Bases: nupic.frameworks.opf.opf_basic_environment.DatasetReaderIface

This is a CSV file-based implementation of DatasetReaderIface.

Parameters:streamDefDict – stream definition, as defined here.
class nupic.frameworks.opf.opf_basic_environment.NonTemporalPredictionLogAdapter(writer)

This class serves as an adapter for a client-instantiated Non-temporal log writer.

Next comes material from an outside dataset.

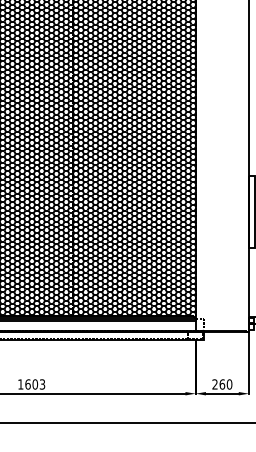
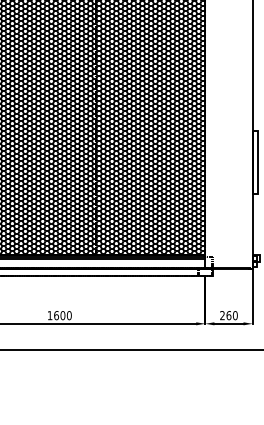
text: (41, 384) -> (68, 315), 1603 -> 1600

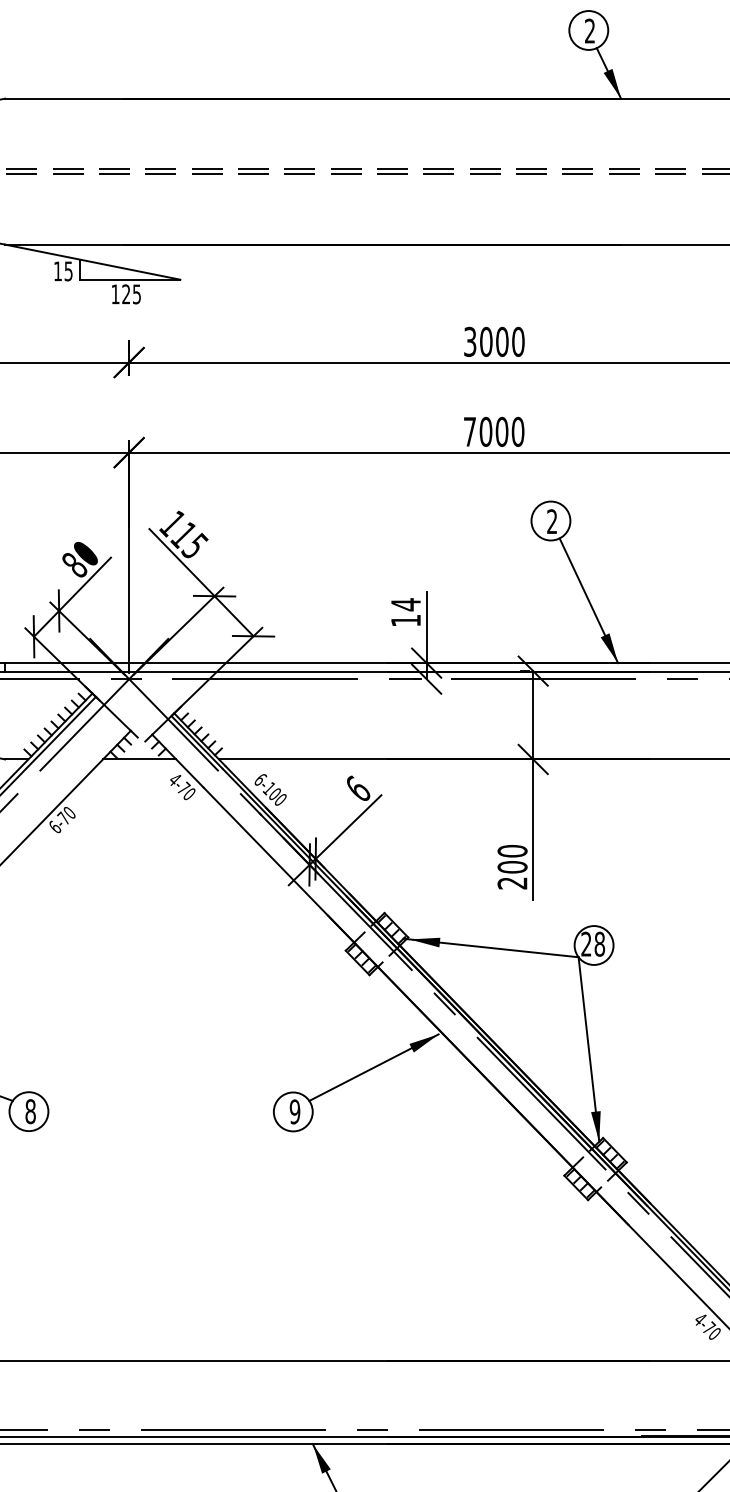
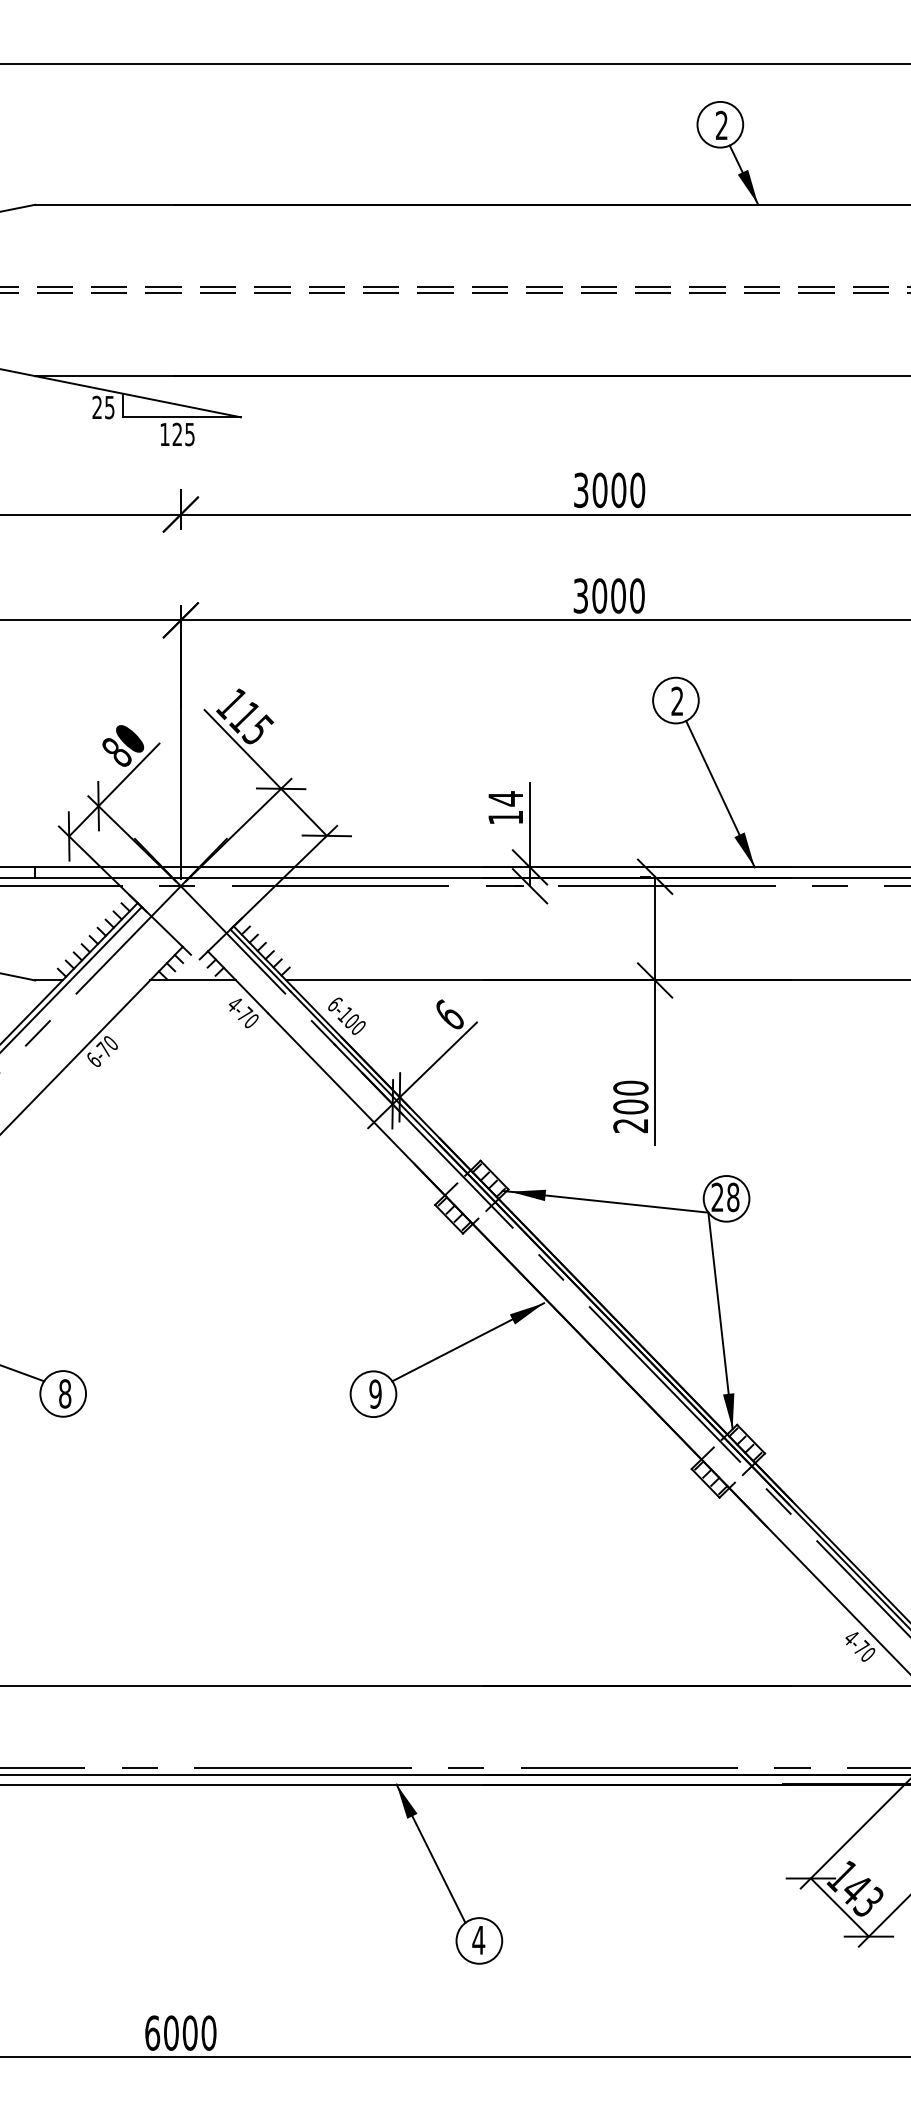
text: (57, 270) -> (96, 406), 15 -> 25
text: (469, 431) -> (580, 595), 7000 -> 3000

Parameters:writer – (PredictionWriterIface) Non-temporal prediction log writer
update(modelResult)

Emit a input/prediction pair, if possible.

modelResult: An opf_utils.ModelResult object that contains the model input
and output for the current timestep.
class nupic.frameworks.opf.opf_basic_environment.BasicPredictionLogger(fields, experimentDir, label, inferenceType, checkpointSource=None)

Bases: nupic.frameworks.opf.opf_environment.PredictionLoggerIface

This class implements logging of predictions to files as actual vs predicted values.

Parameters:
  • fields – (list) of nupic.data.field_meta.FieldMetaInfo objects representing the encoder-mapped data row field value sequences that will be emitted to this prediction logger.
  • experimentDir – (string) experiment directory path that contains description.py
  • label – (string) to incorporate into the filename.
  • checkpointSource – If not None, a File-like object containing the previously-checkpointed predictions for setting the initial contents of this output stream. Will be copied before returning, if needed.
class nupic.frameworks.opf.opf_basic_environment.NonTemporalPredictionLogAdapter(writer)

This class serves as an adapter for a client-instantiated Non-temporal log writer.

Parameters:writer – (PredictionWriterIface) Non-temporal prediction log writer
update(modelResult)

Emit a input/prediction pair, if possible.

modelResult: An opf_utils.ModelResult object that contains the model input
and output for the current timestep.